Dans Troïlus et Cressida, pièce sombre et grotesque, le dramaturge semble prendre un malin plaisir à déboulonner les statues des héros d’Homère, dans la débâcle générale de toutes les valeurs héroïques. Le moins épargné n’est pas Hector, le noble guerrier de l’Iliade, dont la fermeté et la magnanimité sont mises à rude épreuve par Shakespeare.
Le premier moment surprenant se place à l’acte II, scène 2 : les princes troyens sont assemblés pour une grave délibération : faut-il ou non rendre Hélène aux Grecs ? C’est d’abord la voix de la raison qui se fait entendre : Hector lui-même, puis sa sœur Cassandre plaident pour le renvoi d’Hélène, contre les bellicistes à tout-va que sont leurs frères Pâris et Troïlus. Dans une tirade de haute volée, Hector semble clore définitivement le débat en invoquant les lois morales de la nature et des nations, qui commandent que l’on rende la reine grecque aux siens. Il conclut avec la plus grande fermeté : Hector’s opinion / Is this, in way of truth ( : « Tel est l’avis d’Hector, en matière de vérité » .
Mais voici que, sans transition, dans la fin du même vers, il se rallie contre toute attente à l’opinion strictement opposée :
À ce retournement aussi spectaculaire qu’inattendu, on peut chercher des explications rationnelles, comme le propose J.-P. Maquerlot (3) : « Entre la vérité et le risque de perdre la face devant l’ennemi, on ne barguigne pas : Troïlus et Pâris ont beau avoir tort, ils ont raison ; l’honneur de Troie commande de garder Hélène. » D’ailleurs, ajoute ce traducteur, Hector a déjà auparavant lancé un défi aux Grecs, « preuve que la discussion n’était que du « cause-toujours » ». Mais on pourrait lui objecter que ce défi n’est qu’un pétard mouillé : Hector n’affrontera en fait que son cousin, Ajax, dans un semblant de combat où aucun des deux hommes ne fait montre d’ardeur belliqueuse.
En fait, la brutalité du revirement d’Hector ne laisse place à aucune explication simple.
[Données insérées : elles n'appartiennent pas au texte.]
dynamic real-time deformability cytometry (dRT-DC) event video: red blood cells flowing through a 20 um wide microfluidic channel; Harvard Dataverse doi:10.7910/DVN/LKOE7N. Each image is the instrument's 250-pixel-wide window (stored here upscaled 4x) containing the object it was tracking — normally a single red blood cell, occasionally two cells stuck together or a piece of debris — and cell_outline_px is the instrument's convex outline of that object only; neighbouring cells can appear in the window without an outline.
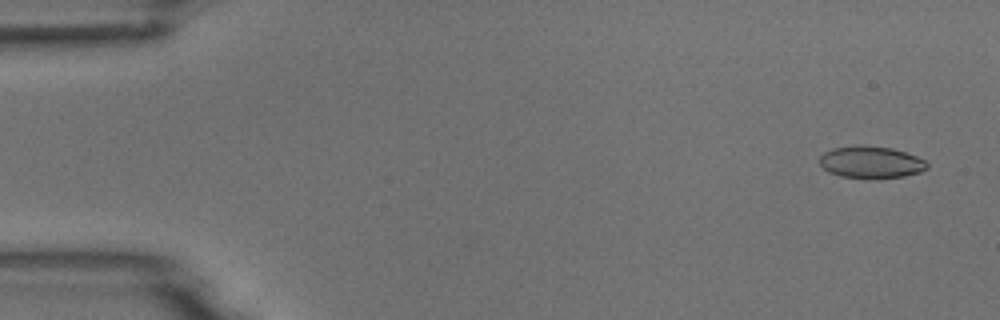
{"species": "common noctule bat (a hibernating species)", "species_latin": "Nyctalus noctula", "temperature_condition": "room temperature", "stored_images_in_passage": 5, "camera_frame_rate_fps": 3000, "um_per_image_px": 0.085, "animal": {"sex": "male", "body_mass_g": 18.8}, "frame": {"image": 1, "passage_image": 1, "time_ms": 0.0, "image_size_px": [1000, 320], "cell_outline_px": [[928, 168], [920, 172], [904, 176], [840, 176], [828, 172], [820, 164], [820, 156], [824, 152], [832, 148], [856, 144], [860, 144], [892, 148], [916, 156], [924, 160], [928, 164]], "centroid_in_image_um": [74.01, 13.73], "position_along_channel_um": 11.0, "area_um2": 19.59}}
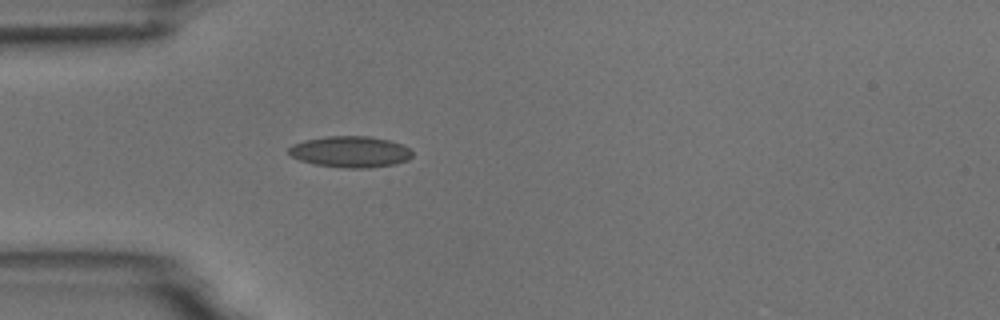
{"frame": {"image": 2, "passage_image": 5, "time_ms": 4.333, "image_size_px": [1000, 320], "cell_outline_px": [[412, 156], [408, 160], [396, 164], [368, 168], [344, 168], [316, 164], [300, 160], [292, 156], [288, 152], [288, 148], [292, 144], [304, 140], [324, 136], [368, 136], [388, 140], [400, 144], [408, 148], [412, 152]], "centroid_in_image_um": [29.77, 12.9], "position_along_channel_um": 55.2, "area_um2": 22.48}}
Ce n’est pas une décision raisonnable issue d’un débat avec ses frères, ni même d’un débat intérieur. Elle relève de la nature oxymorique du personnage (de tous les personnages, en fait), en qui cohabitent des pulsions contraires, sans conciliation possible. C’est le fondement du pessimisme anthropologique de la pièce. Ainsi Cressida trahit-elle brusquement Troïlus pour Diomède, juste après une séparation déchirante et des serments de fidélité éternelle.
La mort d’Hector, (V, 8) montre elle aussi la face sombre du noble Troyen : « [Il] sombre dans l’abjection […]. Après un acte de rapine et un meurtre, c’est un « héros » moralement et physiquement désarmé — la convoitise seule l’a incité à tuer un Grec pour lui prendre sa belle armure — qu’Achille fera embrocher par ses hommes de main » (4). Pas d’affrontement héroïque entre les deux hommes, mais un massacre auquel Achille ne daigne même pas prêter la main : il n’en sort pas grandi lui non plus.